** MATERIAL FOR THIS TASK follows **

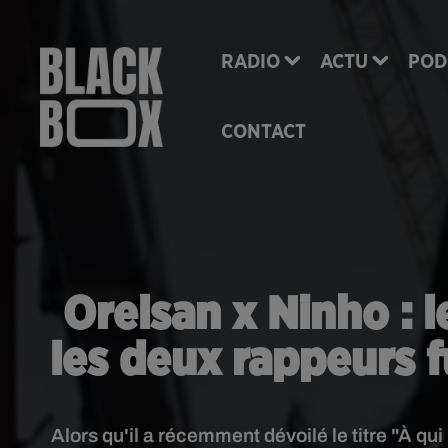
RADIO
ACTU
POD
CONTACT
Orelsan x Ninho : l
les deux rappeurs fu
Alors qu'il a récemment dévoilé le titre "À q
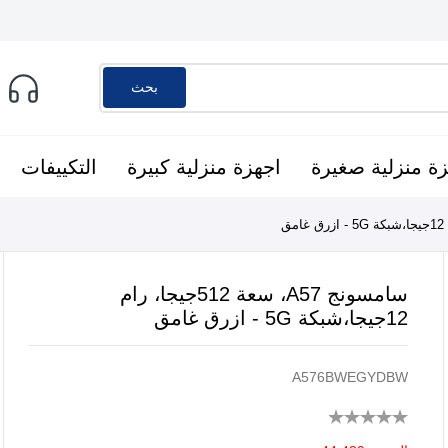
بحث
ة منزلية صغيرة
اجهزة منزلية كبيرة
التكييفات
سامسونج A57، سعة 512جيجا، رام
12جيجا،شبكة 5G - ازرق غامق
A576BWEGYDBW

** End of MATERIAL FOR THIS TASK **

TASK ITEM
Each line of the data above must be reproduced as written. Skip the pictures.

EXERCISE RESPONSE
RADIO
ACTU
POD
CONTACT
Orelsan x Ninho : l
les deux rappeurs fu
Alors qu'il a récemment dévoilé le titre "À q
بحث
ة منزلية صغيرة
اجهزة منزلية كبيرة
التكييفات
سامسونج A57، سعة 512جيجا، رام
12جيجا،شبكة 5G - ازرق غامق
A576BWEGYDBW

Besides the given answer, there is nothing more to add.